The Supreme Court of India has ordered Kolkata’s AMRI Hospital and three doctors to pay over Rs 5.96 crore in compensation.
The Supreme Court of India has ordered Kolkata’s AMRI Hospital and three doctors to pay over Rs 5.96 crore in compensation to an Indian-American doctor who had lost his 29-year-old child psychologist wife due to medical negligence in 1998. Kunal Saha’s wife Anuradha had been visiting her home town Kolkata in March 1998 for a vacation. She complained of skin rashes on April 25 and consulted Dr Sukumar Mukherjee who initially recommended her rest without prescribing any medicine and after the rashes worsened on May 7, Dr Mukherjee prescribed Depomedrol injection 80 mg twice daily.
Her condition continued to deteriorate quickly and she was admitted to AMRI on May 11 under Dr Mukherjee’s supervision from where she was shifted to the Breach Candy Hospital, Mumbai, where she was diagnosed with a rare and deadly skin disease, Toxic Epidermal Necrolysis (TEN), and she lost her life on May 28, 1998.
Dr Saha had initially filed a petition with the National Consumer Dispute Redressal Commission (NCDRC) against both AMRI Hospital and its doctors and the Breach Candy Hospital, demanding Rs 77 crore and Rs 25.3 crore respectively.
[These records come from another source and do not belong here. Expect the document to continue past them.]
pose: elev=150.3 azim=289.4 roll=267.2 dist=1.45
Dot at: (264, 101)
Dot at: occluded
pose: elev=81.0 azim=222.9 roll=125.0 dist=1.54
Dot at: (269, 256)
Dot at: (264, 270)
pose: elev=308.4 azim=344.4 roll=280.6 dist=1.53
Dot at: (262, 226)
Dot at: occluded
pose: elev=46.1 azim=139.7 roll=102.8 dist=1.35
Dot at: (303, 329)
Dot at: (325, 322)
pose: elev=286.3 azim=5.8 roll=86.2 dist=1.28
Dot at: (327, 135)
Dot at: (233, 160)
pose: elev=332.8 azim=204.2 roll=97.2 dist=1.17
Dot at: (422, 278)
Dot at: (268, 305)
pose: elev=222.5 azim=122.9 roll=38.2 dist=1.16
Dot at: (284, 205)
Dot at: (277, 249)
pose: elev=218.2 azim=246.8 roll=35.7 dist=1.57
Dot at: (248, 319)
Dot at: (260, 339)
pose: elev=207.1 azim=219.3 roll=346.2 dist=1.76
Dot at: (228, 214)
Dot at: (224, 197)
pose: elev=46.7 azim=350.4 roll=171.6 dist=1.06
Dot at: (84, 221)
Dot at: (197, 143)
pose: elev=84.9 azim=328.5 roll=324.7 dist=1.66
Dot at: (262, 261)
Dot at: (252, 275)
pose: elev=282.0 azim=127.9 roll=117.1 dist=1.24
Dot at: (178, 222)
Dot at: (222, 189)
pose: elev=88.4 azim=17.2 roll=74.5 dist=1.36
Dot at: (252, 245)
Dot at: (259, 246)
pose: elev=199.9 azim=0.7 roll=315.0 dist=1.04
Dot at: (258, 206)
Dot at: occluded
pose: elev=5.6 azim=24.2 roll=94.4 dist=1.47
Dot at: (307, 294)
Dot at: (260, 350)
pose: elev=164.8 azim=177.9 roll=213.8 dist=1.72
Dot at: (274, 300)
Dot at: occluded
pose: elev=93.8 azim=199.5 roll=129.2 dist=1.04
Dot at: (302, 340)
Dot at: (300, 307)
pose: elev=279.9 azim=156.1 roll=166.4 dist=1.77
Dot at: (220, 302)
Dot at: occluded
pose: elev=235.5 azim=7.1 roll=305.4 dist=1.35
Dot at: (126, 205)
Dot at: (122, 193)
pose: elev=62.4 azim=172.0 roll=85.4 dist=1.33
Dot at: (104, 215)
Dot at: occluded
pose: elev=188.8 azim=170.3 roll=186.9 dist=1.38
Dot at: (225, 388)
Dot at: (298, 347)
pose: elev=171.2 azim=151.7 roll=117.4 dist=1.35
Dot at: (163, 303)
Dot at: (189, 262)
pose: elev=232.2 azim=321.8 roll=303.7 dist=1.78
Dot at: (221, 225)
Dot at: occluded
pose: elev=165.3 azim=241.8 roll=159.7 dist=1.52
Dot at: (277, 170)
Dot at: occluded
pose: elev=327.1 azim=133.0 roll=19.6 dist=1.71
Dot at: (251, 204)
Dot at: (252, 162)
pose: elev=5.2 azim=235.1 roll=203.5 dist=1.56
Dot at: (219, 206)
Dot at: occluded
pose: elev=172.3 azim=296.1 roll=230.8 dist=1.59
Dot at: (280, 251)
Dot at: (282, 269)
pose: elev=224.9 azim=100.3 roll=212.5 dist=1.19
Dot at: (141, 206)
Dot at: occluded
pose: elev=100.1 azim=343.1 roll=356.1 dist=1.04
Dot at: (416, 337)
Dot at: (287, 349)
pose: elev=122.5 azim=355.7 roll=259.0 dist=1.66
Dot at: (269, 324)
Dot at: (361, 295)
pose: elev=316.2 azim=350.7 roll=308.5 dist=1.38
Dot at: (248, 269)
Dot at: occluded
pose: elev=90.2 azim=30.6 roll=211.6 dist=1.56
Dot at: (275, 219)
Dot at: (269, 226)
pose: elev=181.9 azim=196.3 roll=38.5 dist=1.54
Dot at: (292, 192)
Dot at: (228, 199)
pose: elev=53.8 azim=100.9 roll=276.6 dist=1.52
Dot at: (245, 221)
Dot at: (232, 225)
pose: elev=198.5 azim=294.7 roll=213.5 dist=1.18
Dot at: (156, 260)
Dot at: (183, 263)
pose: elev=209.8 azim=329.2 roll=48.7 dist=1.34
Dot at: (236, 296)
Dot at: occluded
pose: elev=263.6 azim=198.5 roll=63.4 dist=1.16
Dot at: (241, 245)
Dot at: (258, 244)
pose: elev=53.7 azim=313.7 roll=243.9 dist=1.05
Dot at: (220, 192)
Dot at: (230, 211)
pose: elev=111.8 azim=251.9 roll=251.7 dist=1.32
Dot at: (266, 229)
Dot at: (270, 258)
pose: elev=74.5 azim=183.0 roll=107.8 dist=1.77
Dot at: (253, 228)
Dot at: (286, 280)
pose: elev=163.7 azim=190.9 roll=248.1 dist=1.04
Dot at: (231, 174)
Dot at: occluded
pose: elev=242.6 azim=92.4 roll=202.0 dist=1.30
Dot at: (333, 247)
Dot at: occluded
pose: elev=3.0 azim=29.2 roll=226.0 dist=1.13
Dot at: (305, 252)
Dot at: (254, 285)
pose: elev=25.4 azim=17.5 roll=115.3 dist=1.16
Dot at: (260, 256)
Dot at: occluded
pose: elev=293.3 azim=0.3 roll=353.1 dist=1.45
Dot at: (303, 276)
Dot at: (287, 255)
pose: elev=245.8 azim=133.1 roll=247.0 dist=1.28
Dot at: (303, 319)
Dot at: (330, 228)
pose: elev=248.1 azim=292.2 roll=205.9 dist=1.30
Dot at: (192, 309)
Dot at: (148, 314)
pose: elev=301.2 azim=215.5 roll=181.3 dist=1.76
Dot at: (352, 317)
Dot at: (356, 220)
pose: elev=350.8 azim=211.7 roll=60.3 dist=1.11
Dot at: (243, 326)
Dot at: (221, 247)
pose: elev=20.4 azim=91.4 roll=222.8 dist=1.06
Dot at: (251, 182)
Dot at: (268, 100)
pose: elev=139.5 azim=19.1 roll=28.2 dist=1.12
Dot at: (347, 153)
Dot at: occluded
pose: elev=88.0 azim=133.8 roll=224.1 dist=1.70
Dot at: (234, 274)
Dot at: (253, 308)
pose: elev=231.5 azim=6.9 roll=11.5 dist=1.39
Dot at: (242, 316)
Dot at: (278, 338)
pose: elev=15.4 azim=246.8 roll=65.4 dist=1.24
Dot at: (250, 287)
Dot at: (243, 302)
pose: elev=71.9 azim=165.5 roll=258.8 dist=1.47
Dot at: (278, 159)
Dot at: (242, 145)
While his petition was dismissed by the NCDRC, he took it to the apex court which though absolved the doctors and the hospitals of criminal liability for medical negligence, it held them culpable for civil liabilities and sent back the petition to NCDRC which had awarded a compensation of Rs 1.73 crore.
However a bench of justices C K Prasad and V Gopala Gowda has now raised the compensation amount to Rs 5.96 crore along with an interest of 6 percent since the time the petition was initially filed.